Voici les principaux points de la note remise par l’ancien Premier ministre Dominique de Villepin aux juges chargés d’enquêter sur l’affaire Clearstream. Il était entendu jeudi 13 septembre pour la première fois depuis sa mise en examen.
Pas d’instruction donnée à Jean-Louis Gergorin de saisir le juge Renaud Van Ruymbeke:
Dominique de Villepin a assuré qu’il n’avait jamais donné pour instruction à Jean-Louis Gergorin, ancien haut responsable d’EADS, de transmettre les listings falsifiés à la justice comme ce dernier l’a expliqué en juillet lors de ses dernières auditions. Cette accusation est « absurde ». Une telle démarche était facilement « traçable » et ne pouvait rester secrète. « Envoyer Jean-Louis Gergorin rencontrer le juge Van Ruymbeke équivaut à y aller soi-même », avance Dominique de Villepin.
Pas de mission spécifique confiée au général Philippe Rondot:
Il affirme avoir simplement demandé au général le 9 janvier 2004 de le « tenir informé de son enquête » réclamée par le ministère de la Défense en 2003. « A aucun moment il ne m’a fait part de ses prétendues certitudes sur la fausseté des listings sur lesquels il enquêtait ». « J’ai refusé de rentrer dans le fond du dossier (…) Je n’ai pas souhaité rentrer dans le détail nominatif des listings ». L’ancien chef du gouvernement précise n’avoir revu l’officier « que six mois plus tard », en prenant l’initiative de cette rencontre. « Je l’ai toujours dit, je n’ai rien à me reprocher dans ce dossier où j’ai agi conformément à mon devoir de ministre des Affaires étrangères puis de ministre de l’Intérieur », souligne-t-il.

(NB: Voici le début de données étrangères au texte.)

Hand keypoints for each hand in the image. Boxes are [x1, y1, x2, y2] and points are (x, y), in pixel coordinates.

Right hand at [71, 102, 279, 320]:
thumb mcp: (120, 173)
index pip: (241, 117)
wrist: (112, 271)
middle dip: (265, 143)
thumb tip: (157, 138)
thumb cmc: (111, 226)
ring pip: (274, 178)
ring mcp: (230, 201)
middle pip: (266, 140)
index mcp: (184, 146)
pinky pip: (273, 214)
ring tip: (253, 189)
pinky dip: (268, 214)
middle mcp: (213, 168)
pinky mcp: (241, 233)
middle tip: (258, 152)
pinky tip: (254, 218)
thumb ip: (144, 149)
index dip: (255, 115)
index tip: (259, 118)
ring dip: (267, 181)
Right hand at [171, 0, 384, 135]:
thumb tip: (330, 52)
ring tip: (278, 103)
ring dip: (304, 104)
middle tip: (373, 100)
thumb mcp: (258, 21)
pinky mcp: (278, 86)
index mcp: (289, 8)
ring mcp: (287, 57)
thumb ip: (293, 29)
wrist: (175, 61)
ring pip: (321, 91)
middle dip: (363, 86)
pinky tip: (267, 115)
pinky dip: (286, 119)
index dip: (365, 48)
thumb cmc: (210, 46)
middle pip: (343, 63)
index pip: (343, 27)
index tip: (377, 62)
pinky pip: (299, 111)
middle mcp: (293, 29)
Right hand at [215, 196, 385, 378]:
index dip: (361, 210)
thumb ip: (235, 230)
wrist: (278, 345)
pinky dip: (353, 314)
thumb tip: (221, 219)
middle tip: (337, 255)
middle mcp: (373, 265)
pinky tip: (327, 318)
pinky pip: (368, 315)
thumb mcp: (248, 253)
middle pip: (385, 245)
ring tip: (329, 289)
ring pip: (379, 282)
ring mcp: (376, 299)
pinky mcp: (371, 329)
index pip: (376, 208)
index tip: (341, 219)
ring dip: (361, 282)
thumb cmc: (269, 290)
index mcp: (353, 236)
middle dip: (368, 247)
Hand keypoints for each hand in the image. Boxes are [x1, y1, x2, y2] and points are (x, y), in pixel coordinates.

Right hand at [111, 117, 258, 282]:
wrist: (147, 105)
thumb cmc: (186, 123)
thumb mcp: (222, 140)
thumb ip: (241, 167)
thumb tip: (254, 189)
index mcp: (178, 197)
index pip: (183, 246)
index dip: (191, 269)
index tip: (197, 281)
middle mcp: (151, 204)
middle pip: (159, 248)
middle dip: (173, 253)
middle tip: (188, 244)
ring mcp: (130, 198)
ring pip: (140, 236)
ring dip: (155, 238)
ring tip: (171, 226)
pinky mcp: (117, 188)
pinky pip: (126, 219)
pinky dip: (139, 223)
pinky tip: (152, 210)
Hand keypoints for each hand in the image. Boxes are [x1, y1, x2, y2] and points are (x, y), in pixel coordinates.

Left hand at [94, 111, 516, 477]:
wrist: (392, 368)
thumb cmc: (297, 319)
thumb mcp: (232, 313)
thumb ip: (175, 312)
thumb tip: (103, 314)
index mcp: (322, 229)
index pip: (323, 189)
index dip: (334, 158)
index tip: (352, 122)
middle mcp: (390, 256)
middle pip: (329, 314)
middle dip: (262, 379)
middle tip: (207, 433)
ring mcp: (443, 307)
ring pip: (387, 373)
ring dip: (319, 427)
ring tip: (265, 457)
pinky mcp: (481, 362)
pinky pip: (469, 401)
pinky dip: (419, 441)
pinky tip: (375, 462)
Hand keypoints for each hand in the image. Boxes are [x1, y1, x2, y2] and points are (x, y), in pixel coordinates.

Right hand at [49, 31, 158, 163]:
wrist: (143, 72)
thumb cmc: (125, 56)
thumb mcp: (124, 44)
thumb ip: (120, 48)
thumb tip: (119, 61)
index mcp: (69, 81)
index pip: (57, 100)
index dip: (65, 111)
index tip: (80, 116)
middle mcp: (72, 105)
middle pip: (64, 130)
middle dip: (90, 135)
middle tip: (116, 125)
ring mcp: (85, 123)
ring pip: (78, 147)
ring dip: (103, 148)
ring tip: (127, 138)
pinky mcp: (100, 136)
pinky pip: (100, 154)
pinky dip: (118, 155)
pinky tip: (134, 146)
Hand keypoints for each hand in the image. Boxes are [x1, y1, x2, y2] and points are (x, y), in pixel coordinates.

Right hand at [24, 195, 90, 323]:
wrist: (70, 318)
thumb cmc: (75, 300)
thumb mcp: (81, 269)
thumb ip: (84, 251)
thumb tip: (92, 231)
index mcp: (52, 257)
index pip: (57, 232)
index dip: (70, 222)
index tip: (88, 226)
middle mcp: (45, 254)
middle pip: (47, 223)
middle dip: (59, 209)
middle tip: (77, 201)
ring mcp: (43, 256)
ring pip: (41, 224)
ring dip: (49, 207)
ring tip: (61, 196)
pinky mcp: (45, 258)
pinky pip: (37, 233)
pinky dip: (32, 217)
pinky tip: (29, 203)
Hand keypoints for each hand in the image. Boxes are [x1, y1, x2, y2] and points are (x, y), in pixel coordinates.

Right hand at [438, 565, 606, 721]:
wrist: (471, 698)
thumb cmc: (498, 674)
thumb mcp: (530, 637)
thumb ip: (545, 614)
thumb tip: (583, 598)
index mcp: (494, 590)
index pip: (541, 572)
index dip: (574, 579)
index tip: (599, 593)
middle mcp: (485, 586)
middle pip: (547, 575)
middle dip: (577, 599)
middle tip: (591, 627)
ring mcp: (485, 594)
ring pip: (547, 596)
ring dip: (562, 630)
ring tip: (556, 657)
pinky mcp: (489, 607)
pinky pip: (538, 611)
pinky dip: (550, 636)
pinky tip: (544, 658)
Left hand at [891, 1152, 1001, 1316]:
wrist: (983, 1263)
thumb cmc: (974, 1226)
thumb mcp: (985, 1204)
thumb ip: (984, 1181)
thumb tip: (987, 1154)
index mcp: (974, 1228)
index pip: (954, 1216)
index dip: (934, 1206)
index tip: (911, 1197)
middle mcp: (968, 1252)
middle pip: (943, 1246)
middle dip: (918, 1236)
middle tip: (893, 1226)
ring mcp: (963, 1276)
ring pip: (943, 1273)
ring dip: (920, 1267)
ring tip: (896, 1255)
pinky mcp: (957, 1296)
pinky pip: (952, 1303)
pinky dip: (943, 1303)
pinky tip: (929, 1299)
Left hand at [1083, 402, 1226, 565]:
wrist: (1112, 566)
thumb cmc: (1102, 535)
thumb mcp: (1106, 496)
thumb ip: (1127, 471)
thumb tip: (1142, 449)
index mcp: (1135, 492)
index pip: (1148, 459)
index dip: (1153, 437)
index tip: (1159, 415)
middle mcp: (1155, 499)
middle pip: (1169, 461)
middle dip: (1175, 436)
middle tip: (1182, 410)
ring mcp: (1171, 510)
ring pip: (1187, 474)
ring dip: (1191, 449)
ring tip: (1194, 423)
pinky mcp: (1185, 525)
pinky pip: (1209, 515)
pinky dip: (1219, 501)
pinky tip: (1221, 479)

Jean-Louis Gergorin s’est prévalu d’une autorité usurpée:
« J’ai toujours de l’estime pour (sa) compétence stratégique » mais « il ne me serait jamais venu à l’idée d’utiliser dans un quelconque autre domaine (son) savoir-faire ». Il conteste aussi les rendez-vous que Jean-Louis Gergorin affirme avoir eus avec lui. Il nie l’avoir rencontré pour cette affaire depuis le 9 janvier 2004 et n’a pas accepté « en dépit de son insistance, de document de sa main bien qu’il déclare » lui avoir remis un CD-Rom.
Une manipulation répondant à un mobile industriel et non pas politique:
Selon Dominique de Villepin, l’affaire Clearstream trouve son point de départ dans les rivalités industrielles entre EADS et Airbus et celles opposant plus largement les géants de l’armement français. Il justifie la présence du nom de Nicolas Sarkozy sur les listings par ses responsabilités en matière de politique industrielle. Idem pour Dominique Strauss-Kahn et Jean-Pierre Chevènement, dont les noms figurent également sur les listings. Il était ministre de l’Economie et des Finances au moment de la bataille pour la succession à la tête d’EADS donc « en position de trancher » entre Noël Forgeard et Philippe Camus. D’autant que « ses liens avec Arnaud Lagardère (…) étaient susceptibles de peser ». M. Sarkozy pouvait donc constituer « une cible du fait de son influence personnelle sur le groupe Lagardère ».
Une affaire « privatisée » par l’une des parties civiles:
« Au départ rien ne permet de privilégier une lecture politique jusqu’à ce qu’éclate publiquement l’affaire au mois de juillet 2004 quand, tout de suite, Nicolas Sarkozy se sent directement et personnellement visé. On peut constater la force avec laquelle Nicolas Sarkozy s’est présenté en victime et même en seule victime de ce dossier et, concomitamment, la rapidité avec laquelle l’attaque a été lancée contre moi, sans aucun élément de preuve concret, mais en s’appuyant sur un pseudo ‘mobile’ politique », est-il écrit dans ledit document. « Si j’avais intérêt à nuire à Nicolas Sarkozy, ne peut-on imaginer que Nicolas Sarkozy avait intérêt à me nuire? … Ce dossier peut être considéré comme ‘privatisé’ au profit d’une seule partie civile », assure-t-il.